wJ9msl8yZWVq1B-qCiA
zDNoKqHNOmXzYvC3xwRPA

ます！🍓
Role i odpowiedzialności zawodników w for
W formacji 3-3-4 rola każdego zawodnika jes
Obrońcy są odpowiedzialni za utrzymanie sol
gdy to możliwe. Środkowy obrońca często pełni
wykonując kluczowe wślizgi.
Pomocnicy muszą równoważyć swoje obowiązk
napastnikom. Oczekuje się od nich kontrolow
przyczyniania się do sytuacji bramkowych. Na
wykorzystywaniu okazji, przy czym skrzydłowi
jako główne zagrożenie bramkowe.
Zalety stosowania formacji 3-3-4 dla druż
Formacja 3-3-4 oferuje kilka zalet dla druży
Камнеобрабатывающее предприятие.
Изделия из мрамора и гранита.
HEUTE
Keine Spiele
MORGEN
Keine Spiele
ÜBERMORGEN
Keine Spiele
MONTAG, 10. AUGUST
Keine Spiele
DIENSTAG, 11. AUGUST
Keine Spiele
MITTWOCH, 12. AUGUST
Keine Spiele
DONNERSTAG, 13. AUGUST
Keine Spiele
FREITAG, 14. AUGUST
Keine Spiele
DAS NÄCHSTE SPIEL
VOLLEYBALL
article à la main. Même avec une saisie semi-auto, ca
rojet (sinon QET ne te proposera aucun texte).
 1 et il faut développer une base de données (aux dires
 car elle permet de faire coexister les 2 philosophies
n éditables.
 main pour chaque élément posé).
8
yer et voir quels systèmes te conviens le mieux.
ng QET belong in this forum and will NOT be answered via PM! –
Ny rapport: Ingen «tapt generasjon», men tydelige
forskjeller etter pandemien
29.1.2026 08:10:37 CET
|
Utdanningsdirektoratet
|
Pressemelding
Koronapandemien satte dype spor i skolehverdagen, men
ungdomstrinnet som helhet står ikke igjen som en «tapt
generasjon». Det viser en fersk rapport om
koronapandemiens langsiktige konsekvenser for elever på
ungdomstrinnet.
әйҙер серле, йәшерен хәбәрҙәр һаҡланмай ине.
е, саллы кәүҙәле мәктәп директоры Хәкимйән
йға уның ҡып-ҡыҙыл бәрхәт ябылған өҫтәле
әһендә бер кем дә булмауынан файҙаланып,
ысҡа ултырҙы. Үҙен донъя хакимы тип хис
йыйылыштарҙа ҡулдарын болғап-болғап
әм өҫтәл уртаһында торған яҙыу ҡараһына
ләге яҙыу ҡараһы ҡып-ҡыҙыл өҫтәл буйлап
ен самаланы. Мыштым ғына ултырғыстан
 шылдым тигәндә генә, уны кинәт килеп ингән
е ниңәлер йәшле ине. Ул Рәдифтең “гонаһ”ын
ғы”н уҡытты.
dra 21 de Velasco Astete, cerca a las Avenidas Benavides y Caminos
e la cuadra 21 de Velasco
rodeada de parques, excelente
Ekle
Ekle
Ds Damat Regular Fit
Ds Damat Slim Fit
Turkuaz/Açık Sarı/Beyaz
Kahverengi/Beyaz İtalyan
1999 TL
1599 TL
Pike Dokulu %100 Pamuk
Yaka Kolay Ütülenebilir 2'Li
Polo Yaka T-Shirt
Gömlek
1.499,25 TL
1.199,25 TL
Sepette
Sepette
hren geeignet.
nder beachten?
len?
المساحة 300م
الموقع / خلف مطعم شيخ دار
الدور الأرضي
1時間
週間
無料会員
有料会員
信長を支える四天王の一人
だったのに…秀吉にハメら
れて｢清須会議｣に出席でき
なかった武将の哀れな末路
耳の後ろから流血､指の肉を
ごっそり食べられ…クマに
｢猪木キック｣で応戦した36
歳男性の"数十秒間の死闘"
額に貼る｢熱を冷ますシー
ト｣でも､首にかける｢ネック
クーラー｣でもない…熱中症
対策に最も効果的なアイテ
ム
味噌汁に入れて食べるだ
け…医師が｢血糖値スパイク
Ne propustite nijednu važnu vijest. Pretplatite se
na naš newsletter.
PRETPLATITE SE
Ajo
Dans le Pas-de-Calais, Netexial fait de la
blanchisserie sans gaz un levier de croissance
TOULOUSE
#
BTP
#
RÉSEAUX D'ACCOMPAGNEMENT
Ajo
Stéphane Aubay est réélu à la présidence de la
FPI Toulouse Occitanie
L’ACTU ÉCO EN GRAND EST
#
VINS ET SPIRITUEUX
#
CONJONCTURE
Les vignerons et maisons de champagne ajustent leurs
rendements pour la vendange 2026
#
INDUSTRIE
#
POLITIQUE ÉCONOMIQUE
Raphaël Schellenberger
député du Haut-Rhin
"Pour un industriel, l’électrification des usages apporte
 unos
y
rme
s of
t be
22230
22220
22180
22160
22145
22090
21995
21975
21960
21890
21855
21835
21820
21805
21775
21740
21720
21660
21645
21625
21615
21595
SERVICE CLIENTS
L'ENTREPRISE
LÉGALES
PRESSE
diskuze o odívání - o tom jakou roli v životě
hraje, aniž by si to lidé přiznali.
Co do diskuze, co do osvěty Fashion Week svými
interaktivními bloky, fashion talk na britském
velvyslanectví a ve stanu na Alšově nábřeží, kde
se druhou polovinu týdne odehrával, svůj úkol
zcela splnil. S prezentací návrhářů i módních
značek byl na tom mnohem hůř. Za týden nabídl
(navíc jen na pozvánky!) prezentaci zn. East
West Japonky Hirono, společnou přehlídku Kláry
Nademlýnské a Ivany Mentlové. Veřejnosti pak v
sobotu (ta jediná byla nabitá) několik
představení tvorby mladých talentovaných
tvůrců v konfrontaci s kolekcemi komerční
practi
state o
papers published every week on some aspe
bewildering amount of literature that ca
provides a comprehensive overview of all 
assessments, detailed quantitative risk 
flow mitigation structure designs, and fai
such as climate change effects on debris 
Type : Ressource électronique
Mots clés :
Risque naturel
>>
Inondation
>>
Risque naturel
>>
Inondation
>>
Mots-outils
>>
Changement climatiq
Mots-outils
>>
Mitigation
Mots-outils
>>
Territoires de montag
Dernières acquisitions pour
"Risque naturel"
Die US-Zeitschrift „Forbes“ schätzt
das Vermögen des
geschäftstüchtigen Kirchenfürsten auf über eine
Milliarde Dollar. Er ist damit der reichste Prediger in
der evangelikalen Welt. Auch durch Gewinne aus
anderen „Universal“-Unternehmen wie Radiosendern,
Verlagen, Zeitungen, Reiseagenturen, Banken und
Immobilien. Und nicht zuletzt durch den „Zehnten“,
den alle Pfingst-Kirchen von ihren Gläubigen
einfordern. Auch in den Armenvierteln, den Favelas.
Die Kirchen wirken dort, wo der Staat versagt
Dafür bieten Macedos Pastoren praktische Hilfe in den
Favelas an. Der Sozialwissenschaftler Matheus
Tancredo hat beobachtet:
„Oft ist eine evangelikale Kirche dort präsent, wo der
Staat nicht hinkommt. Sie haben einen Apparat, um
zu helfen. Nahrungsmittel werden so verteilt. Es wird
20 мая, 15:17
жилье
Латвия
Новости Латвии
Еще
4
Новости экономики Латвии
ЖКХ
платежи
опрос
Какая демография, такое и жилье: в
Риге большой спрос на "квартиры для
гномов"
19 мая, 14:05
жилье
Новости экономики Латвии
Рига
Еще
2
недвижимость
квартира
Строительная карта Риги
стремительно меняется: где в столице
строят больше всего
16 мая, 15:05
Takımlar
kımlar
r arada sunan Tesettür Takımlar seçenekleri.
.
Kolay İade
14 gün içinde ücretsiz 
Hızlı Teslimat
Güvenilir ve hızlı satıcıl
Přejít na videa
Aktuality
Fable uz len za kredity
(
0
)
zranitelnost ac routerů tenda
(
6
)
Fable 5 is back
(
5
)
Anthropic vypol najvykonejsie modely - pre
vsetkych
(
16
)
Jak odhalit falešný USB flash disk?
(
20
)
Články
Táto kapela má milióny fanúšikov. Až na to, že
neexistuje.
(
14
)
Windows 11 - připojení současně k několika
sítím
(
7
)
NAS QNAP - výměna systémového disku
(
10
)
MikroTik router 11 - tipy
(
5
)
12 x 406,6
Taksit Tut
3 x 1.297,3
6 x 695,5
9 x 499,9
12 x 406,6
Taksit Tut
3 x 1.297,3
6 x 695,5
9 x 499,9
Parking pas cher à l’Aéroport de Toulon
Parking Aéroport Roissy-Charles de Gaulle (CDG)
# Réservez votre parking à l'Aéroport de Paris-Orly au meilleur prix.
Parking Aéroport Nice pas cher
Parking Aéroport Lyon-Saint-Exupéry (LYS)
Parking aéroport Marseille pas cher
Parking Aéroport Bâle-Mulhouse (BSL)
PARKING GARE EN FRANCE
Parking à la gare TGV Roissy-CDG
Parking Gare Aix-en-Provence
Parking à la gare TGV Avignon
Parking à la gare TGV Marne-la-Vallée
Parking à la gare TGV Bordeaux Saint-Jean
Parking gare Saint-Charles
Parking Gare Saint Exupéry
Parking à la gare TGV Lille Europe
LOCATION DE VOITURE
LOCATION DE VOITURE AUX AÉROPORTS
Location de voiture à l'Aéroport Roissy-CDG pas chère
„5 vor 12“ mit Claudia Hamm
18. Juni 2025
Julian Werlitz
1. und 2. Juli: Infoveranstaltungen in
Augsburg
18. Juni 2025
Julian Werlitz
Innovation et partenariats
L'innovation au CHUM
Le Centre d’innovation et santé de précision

Work order: Please list every line in the items above that contains the word "durch".

Solution:
der evangelikalen Welt. Auch durch Gewinne aus
Immobilien. Und nicht zuletzt durch den „Zehnten“,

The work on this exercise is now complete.